(Collected data entries)
________

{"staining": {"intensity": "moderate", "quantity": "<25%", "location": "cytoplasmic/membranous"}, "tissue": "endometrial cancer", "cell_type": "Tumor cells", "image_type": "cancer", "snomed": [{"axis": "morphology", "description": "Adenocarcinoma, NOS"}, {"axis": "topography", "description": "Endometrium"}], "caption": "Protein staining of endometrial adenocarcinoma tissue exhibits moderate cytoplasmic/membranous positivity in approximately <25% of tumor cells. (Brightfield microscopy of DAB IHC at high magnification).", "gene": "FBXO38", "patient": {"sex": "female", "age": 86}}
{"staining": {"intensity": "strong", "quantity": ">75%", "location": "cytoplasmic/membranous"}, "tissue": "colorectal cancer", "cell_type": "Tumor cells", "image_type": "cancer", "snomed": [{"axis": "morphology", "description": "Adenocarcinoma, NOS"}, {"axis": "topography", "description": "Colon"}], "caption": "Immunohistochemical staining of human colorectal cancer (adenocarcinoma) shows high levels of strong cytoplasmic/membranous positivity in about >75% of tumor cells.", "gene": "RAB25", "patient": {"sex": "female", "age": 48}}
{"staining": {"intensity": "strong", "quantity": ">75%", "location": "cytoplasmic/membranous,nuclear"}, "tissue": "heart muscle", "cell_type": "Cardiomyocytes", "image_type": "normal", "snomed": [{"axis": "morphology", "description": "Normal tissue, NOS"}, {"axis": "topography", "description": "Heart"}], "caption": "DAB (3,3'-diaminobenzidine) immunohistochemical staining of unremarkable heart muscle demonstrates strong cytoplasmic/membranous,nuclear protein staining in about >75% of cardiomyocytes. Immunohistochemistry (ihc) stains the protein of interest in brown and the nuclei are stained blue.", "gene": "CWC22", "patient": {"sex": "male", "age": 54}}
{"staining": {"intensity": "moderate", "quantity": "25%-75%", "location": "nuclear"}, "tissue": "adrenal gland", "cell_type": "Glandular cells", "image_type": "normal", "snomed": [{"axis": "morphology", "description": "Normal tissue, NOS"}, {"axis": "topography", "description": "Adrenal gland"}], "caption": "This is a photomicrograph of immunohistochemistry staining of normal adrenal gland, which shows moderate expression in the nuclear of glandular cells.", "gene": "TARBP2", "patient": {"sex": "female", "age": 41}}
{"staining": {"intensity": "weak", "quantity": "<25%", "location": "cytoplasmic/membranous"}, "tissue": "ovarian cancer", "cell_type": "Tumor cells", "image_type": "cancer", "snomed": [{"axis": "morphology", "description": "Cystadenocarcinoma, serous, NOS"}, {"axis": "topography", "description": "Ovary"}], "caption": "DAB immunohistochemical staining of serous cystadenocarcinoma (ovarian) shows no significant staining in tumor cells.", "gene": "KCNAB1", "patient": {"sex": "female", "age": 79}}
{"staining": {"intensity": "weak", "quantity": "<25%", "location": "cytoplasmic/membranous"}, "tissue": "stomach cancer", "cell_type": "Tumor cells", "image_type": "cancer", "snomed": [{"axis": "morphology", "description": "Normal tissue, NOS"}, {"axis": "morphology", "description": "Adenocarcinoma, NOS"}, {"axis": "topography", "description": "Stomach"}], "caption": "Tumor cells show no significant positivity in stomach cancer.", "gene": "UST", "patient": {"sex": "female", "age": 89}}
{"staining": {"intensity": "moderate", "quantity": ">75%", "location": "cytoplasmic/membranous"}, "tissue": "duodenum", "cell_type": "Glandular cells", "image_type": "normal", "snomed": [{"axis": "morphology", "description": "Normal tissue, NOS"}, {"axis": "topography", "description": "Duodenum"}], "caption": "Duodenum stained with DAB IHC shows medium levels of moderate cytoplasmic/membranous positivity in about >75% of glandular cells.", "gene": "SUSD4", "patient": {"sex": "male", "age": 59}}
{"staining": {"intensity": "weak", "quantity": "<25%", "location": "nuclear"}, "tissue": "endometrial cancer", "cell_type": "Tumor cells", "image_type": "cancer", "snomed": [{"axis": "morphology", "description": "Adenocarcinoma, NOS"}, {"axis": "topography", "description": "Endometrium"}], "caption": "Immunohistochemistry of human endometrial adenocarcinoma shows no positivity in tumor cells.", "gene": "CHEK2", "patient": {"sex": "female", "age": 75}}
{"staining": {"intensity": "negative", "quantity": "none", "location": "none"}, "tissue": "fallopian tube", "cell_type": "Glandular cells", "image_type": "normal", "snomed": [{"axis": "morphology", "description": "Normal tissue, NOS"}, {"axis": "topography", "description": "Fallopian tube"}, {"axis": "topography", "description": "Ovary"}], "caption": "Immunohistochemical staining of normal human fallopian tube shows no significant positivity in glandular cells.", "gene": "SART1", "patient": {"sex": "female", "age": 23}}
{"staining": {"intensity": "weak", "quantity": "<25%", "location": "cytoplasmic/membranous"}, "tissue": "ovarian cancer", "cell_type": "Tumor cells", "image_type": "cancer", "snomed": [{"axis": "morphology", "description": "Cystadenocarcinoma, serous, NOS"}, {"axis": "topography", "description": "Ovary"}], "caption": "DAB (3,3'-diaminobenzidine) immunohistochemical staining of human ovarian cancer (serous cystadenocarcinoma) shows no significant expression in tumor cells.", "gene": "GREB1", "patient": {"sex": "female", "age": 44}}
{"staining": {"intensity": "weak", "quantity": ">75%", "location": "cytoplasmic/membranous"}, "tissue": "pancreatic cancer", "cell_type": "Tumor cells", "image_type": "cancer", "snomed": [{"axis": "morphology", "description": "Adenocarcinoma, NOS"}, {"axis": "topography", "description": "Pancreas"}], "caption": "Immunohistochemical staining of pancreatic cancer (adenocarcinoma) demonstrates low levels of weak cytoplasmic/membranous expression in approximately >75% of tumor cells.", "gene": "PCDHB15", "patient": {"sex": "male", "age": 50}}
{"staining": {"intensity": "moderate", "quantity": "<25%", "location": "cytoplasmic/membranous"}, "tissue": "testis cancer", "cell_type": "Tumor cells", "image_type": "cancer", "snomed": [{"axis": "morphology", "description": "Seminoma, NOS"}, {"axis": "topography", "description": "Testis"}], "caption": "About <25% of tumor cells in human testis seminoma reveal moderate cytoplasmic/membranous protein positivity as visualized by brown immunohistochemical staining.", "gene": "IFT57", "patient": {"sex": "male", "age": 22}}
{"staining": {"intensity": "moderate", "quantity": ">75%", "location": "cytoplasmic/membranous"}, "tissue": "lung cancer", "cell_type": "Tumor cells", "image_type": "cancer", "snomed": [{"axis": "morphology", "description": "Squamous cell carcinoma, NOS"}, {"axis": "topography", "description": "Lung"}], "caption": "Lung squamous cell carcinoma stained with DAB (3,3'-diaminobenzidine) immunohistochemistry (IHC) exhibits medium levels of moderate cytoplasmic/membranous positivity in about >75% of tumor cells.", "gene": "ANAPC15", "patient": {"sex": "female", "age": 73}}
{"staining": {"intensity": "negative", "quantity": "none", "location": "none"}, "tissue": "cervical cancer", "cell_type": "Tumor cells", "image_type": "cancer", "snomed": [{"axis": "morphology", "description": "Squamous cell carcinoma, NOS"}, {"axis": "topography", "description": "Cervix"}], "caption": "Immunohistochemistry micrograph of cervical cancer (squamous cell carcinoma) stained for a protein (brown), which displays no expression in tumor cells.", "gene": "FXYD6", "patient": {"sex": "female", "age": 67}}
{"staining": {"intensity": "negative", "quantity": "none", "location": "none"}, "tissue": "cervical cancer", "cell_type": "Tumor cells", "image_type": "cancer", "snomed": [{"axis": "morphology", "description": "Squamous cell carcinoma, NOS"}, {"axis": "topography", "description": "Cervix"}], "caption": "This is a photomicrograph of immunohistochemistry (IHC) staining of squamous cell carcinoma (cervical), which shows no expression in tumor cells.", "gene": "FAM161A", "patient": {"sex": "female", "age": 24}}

________

The line containing "micrograph of cervical" and all lines after it, to the end of the records, are to be output exactly and alone.

SOLVED EXERCISE:
{"staining": {"intensity": "negative", "quantity": "none", "location": "none"}, "tissue": "cervical cancer", "cell_type": "Tumor cells", "image_type": "cancer", "snomed": [{"axis": "morphology", "description": "Squamous cell carcinoma, NOS"}, {"axis": "topography", "description": "Cervix"}], "caption": "Immunohistochemistry micrograph of cervical cancer (squamous cell carcinoma) stained for a protein (brown), which displays no expression in tumor cells.", "gene": "FXYD6", "patient": {"sex": "female", "age": 67}}
{"staining": {"intensity": "negative", "quantity": "none", "location": "none"}, "tissue": "cervical cancer", "cell_type": "Tumor cells", "image_type": "cancer", "snomed": [{"axis": "morphology", "description": "Squamous cell carcinoma, NOS"}, {"axis": "topography", "description": "Cervix"}], "caption": "This is a photomicrograph of immunohistochemistry (IHC) staining of squamous cell carcinoma (cervical), which shows no expression in tumor cells.", "gene": "FAM161A", "patient": {"sex": "female", "age": 24}}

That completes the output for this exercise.